UPF-New Zealand Celebrates UN Day of Peace

New Zealand-2018-09-22-UPF-New Zealand Celebrates UN Day of Peace

Auckland, New Zealand—UPF-New Zealand commemorated the 2018 UN International Day of Peace on Saturday, September 22, at the Te Mahurehure Cultural Centre. Co-sponsored with the Women’s Federation for World Peace, it had the theme “Communities Together for Peace and Friendship.”

Well over a hundred participants from diverse religious and ethnic backgrounds gathered for the event which was graced by the presence of Penny Hulse, former Auckland deputy mayor and current member of the Auckland city council, and enriched by representatives of a number of dedicated charitable and religious organizations. Among the organizations that shared their services with society with display tables the Church of Jesus Christ of the Latter Day Saints, the Baha’i Faith, the Church of Scientology, and the Bridgebuilders Trust.

A solemn Powhiri (Maori welcoming ceremony) led by Reverend Bill and Violet Tangariki and Mr. Geoffrey Prentice set a beautiful spirit for the event. Opening remarks by Mr. Adel Jamati, UPF-New Zealand director, set the tone for the event by emphasizing the culture of peace through service and pointing out that the essence of all religions is one: Love God and live for the sake of others.

Councilor Penny Hulse, as the chief speaker, gave warm and gracious words of acknowledgement and encouragement to all present, enveloping the ceremony with a spirit of unity, peace and friendship. She reminded us of the need for peace building in the very uncertain and sometimes hostile political environment. She has been serving the Waitakere area of Auckland for 27 years and has great passion for its diversity.

UPF-New Zealand recognized selfless individuals who have contributed greatly to their communities through a life of service and presented them with the Ambassador for Peace award. The recipients were Mr. Prithi Pal Singh, recipient of the New Zealand Order of Merit and chairman of the Sikh Society; Mrs. Anne Pala, recipient of the Queen’s Servie Medal and founder of Ethnix Links; and Datin Dr. Nor Hafizah Ismail from Malaysia.

The next highlight was the Bridge of Peace ceremony, which was officiated by Felicity Cairns, president of the New Zealand chapter of the Women’s Federation for World Peace. Ceremony participants meet a “sister” from a former enemy nation, a different faith, culture or race and commit themselves to bridge the gaps between them. Three pairs of women participated in the ceremony: Pauline Jamati (Europe) and Violet Tangariki (Maori), Anne Pala (Islam) and Cornelia Goijarts (Christianity), and finally, Keiko Watanabe (Japan) and Chan Ju Lee (Korea).

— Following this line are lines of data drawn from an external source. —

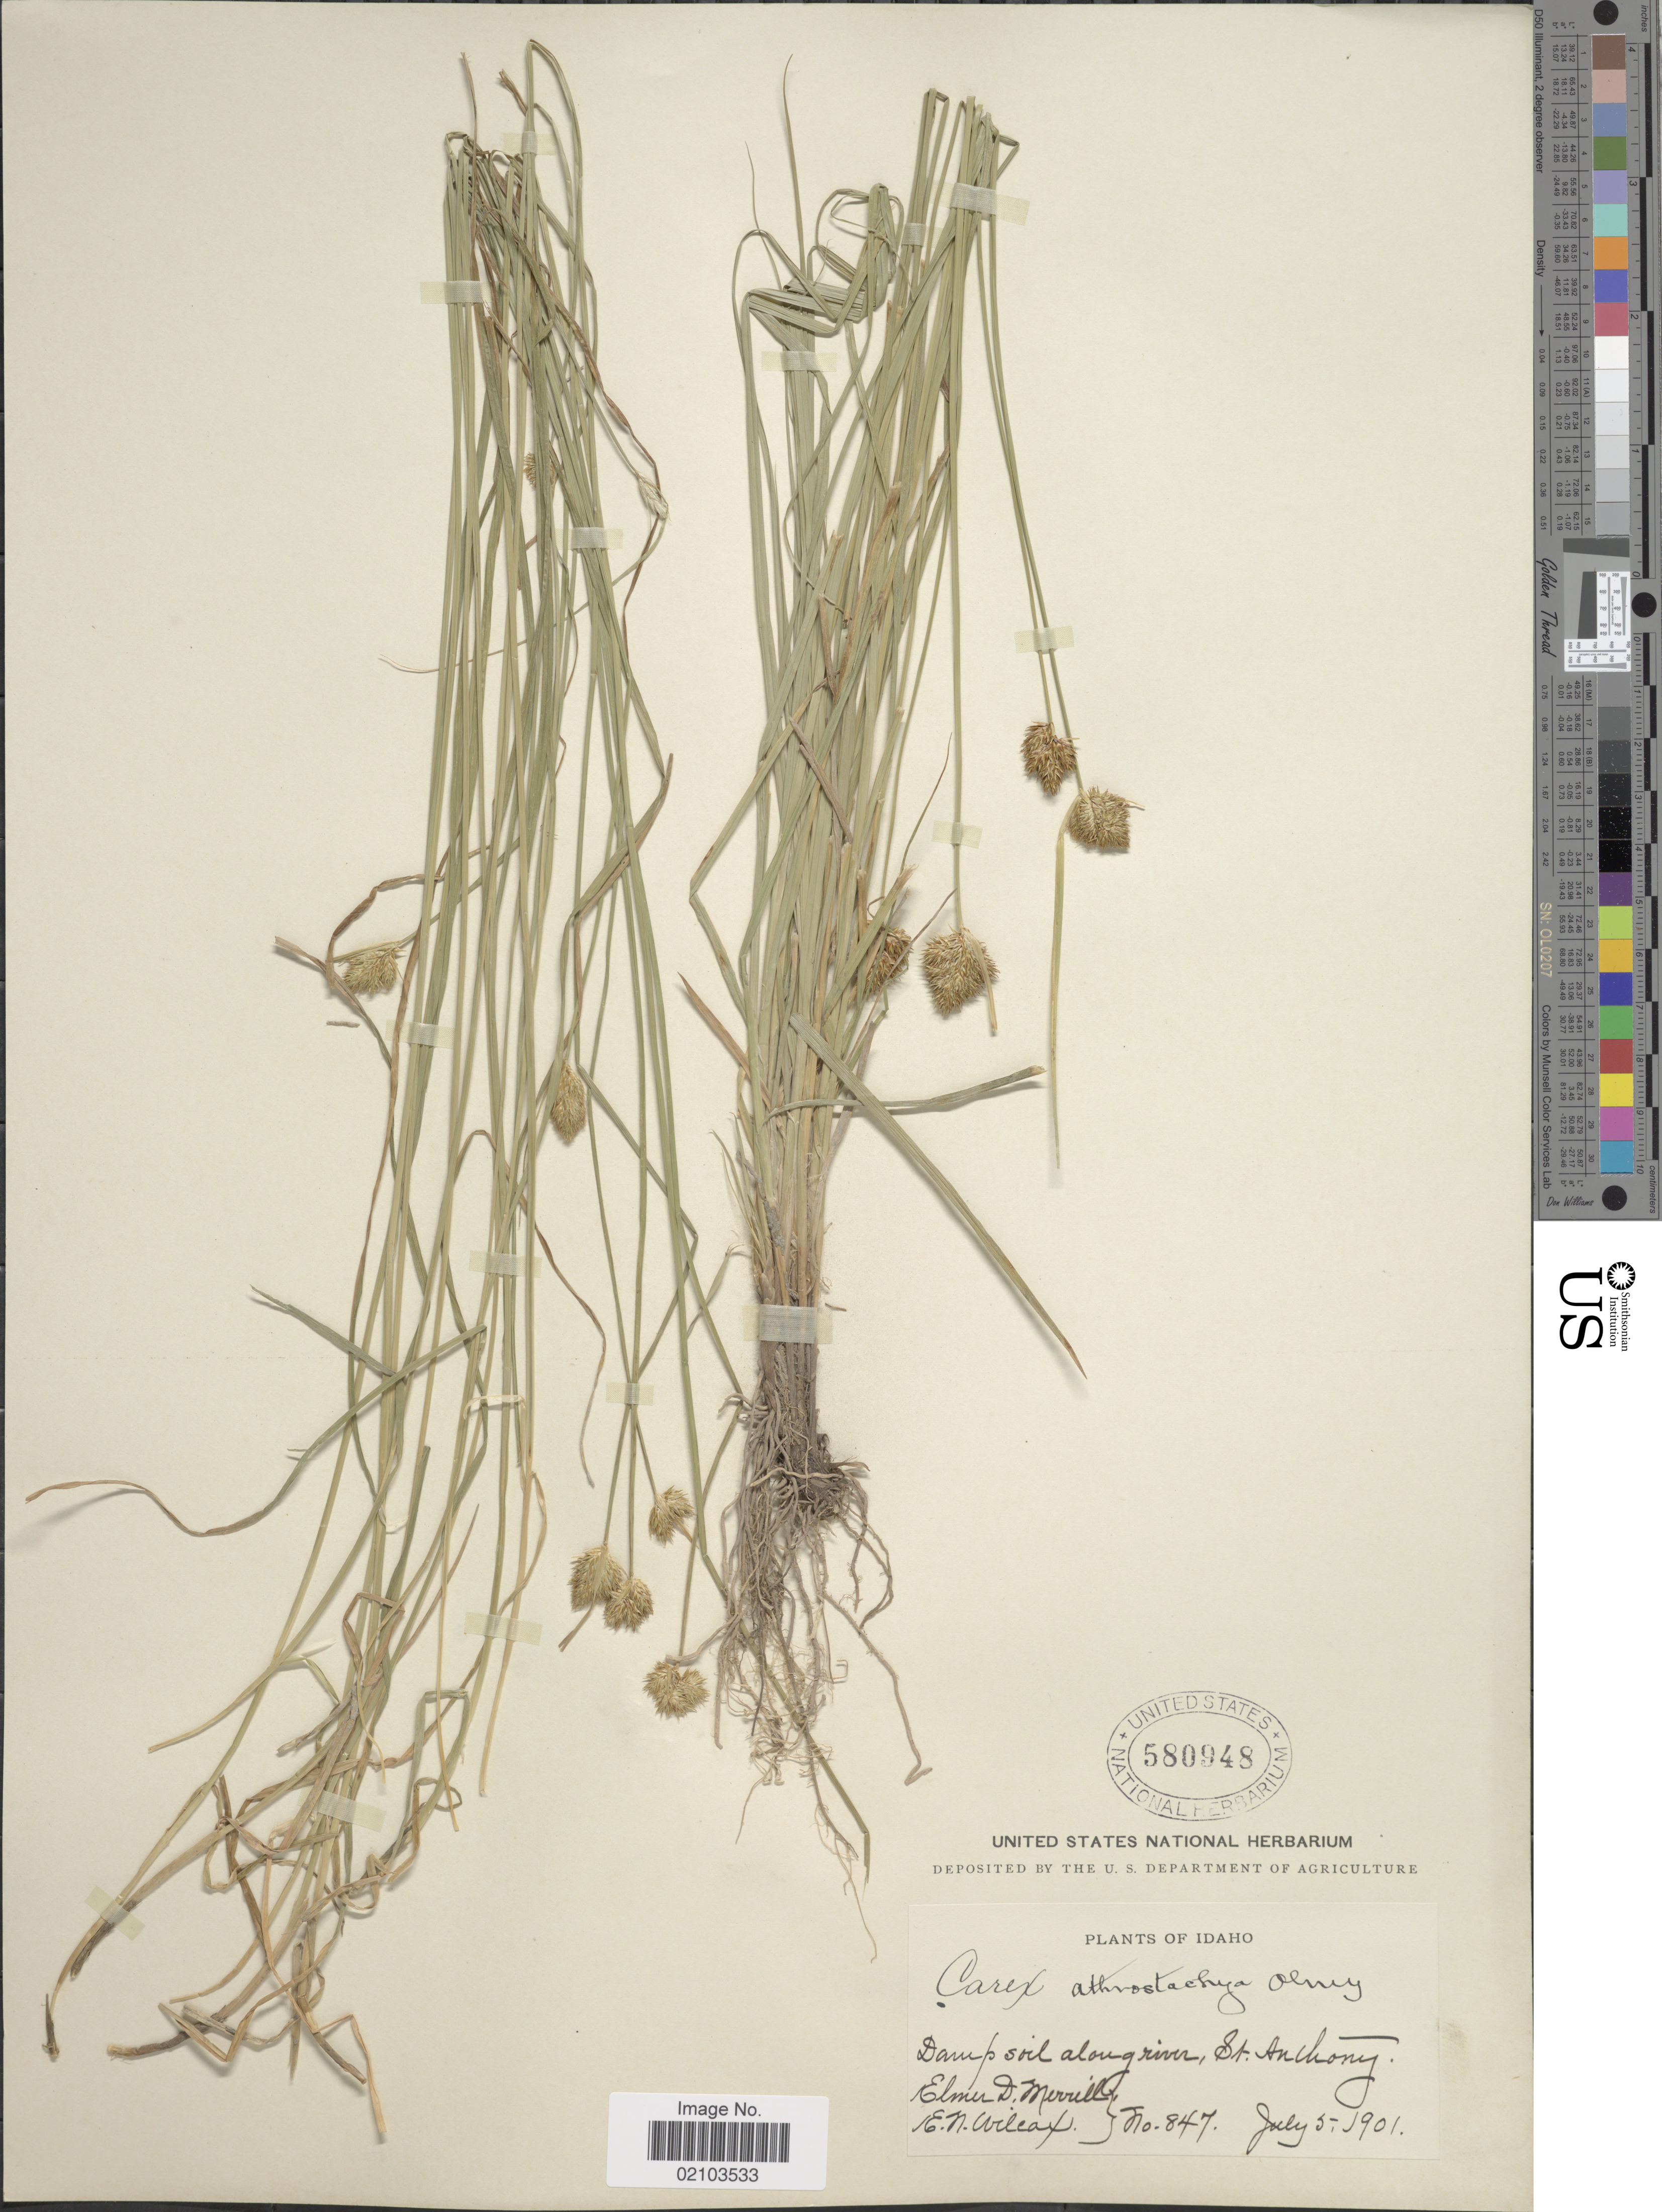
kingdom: Plantae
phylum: Tracheophyta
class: Liliopsida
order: Poales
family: Cyperaceae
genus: Carex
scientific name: Carex athrostachya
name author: Olney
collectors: E. D. Merrill & E. Wilcox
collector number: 847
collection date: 1901-07-05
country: United States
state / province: Idaho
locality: Damp soil along river, St. Anthony.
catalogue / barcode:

The audience was then dazzled by Ambika Krishnamurthi, a student at ACG Strathallan School who presented a beautiful Indian classical khatak dance symbolizing a peacock’s graceful movements. Her captivating performance added an ethnic charm, reminding us of the cultural diversity of New Zealand.

Afterward, Mr. Andrew Halim, UPF-New Zealand youth coordinator, presented the local chapter of Peace Road, a global peace project. He briefly shared the background of Peace Road which aims to actualize the International Peace Highway originally proposed in 1981 by Dr. Sun Myung Moon, founder of UPF. That segment of the program was concluded by an exciting promotional video encouraging the participants to join the 2019 Peace Road activities.

After all the main components of the event were concluded, everyone was encouraged to stand up and sing “We Are the World” by Michael Jackson. An atmosphere of warmth and joy brought us together as one family.